To prove this, note that by the Lebesgue's theorem, uniform integrability implies that the $L^2$ and $L^0$ topologies (the latter is convergence in probability) coincide on the space of linear functionals of $X$. Note that the $L^0$ topology won't change if we change the probability measure $\mathsf{P}$ by an equivalent measure $\mathsf{Q}$.
Now argue towards a contradiction. Let $X$ be a random element of $\mathcal{H}(c)$. Then $\Vert X \Vert_{\mathcal{H}(c)}^2$ is a well-defined, finite random variable, so there exists a measure $\mathsf{Q}$, equivalent to $\mathsf{P}$, such that $\mathsf{E}_{\mathsf{Q}} \Vert X \Vert_{\mathcal{H}(c)}^2 < \infty$. On the other hand, $\mathsf{E}_{\mathsf{Q}} \Vert X \Vert^2_{\mathcal{H}(c)}$ is the trace of the covariance operator of $X$ in $\mathcal{H}(c)$ (computed for the measure $\mathsf{Q}$), so the covariance must be trace class, and therefore compact.
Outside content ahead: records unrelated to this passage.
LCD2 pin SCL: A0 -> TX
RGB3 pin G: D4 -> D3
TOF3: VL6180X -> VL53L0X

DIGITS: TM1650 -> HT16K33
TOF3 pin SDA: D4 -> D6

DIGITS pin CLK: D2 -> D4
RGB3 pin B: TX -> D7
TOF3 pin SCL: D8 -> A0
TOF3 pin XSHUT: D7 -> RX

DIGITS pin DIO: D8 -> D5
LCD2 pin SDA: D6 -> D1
Thus there is a sequence of linear functionals $\varphi_n \in S$, such that $\Vert \varphi_n \Vert_{\mathcal{H}(c)^\ast} = 1$, and $\langle \varphi_n, X \rangle \to 0$ in $L^2(\mathsf{Q})$. Thus we also have $\langle \varphi_n, X \rangle \to 0$ in $L^0(\mathsf{P})$, and, by uniform integrability, also in $L^2(\mathsf{P})$. This contradicts the fact that $\Vert \langle \varphi, X \rangle \Vert_{L^2(\mathsf{P})} = \Vert \varphi \Vert_{\mathcal{H}(c)^\ast} = 1$.